NEW YORK, Feb 25 (Reuters) - Credit investors nervous about the threat the coronavirus poses to the global economy have pulled money out of riskier bonds, widening the spread of U.S. junk-rated energy debt over Treasuries to a three-year high on Tuesday.
The ICE/BofAML U.S. high yield energy index saw its spread over Treasuries rise to 851 basis points on Tuesday, its highest since August 2016. The move in high-yield energy has come as part of a broader selloff in the high-yield market, with the spread of the corresponding ICE index widening 37 basis points on Monday alone.

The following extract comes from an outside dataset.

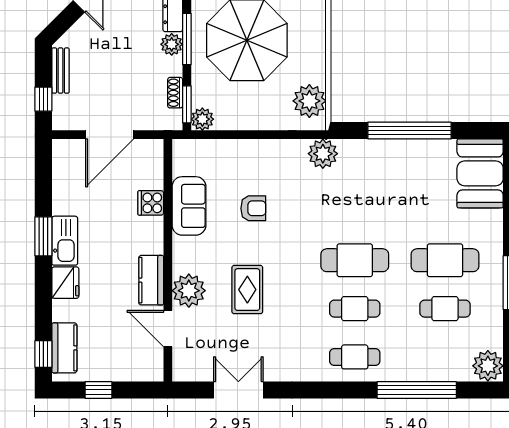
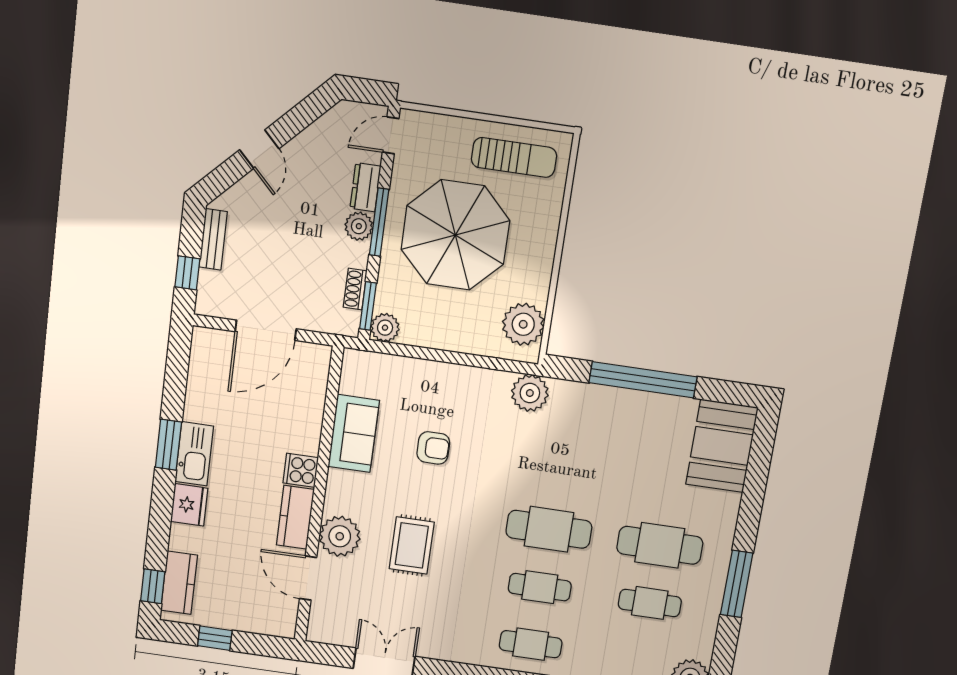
cooker: (151, 203) -> (301, 470), moved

Energy bonds in particular have been battered in the high-yield selloff as the price of oil has slid. Concern about the demand impact from the coronavirus has pushed Brent crude down by almost $10 a barrel this year.
This week’s selloff exacerbates an existing trend in high-yield energy: prior to Monday, high-yield energy spreads had widened 14.7% since the start of the year. Weak earnings and high leverage in the sector have put investors off, wrote Justin Lenarcic, global alternative investment strategist at Wells Fargo Investment Institute.
In January, 36 of the 50 worst-performing high-yield bonds in the ICE/BofAML high-yield index were energy companies, he wrote, with an average return of minus 14%.
Those losses may be stinging investors who rushed into new junk-rated energy deals at the start of the year after having refrained for much of 2019. The first two weeks of the year brought as many junk-rated energy bond deals as the last half of 2019.
Natural gas producer Range Resources’ 9.25% bond worth $550 million issued on Jan. 24 now trades at 79.5 cents on the dollar. A $750 million offering from offshore driller Transocean , rated Caa1, the lowest category of junk by Moody’s Investors Service, is now trading at 89 cents on the dollar.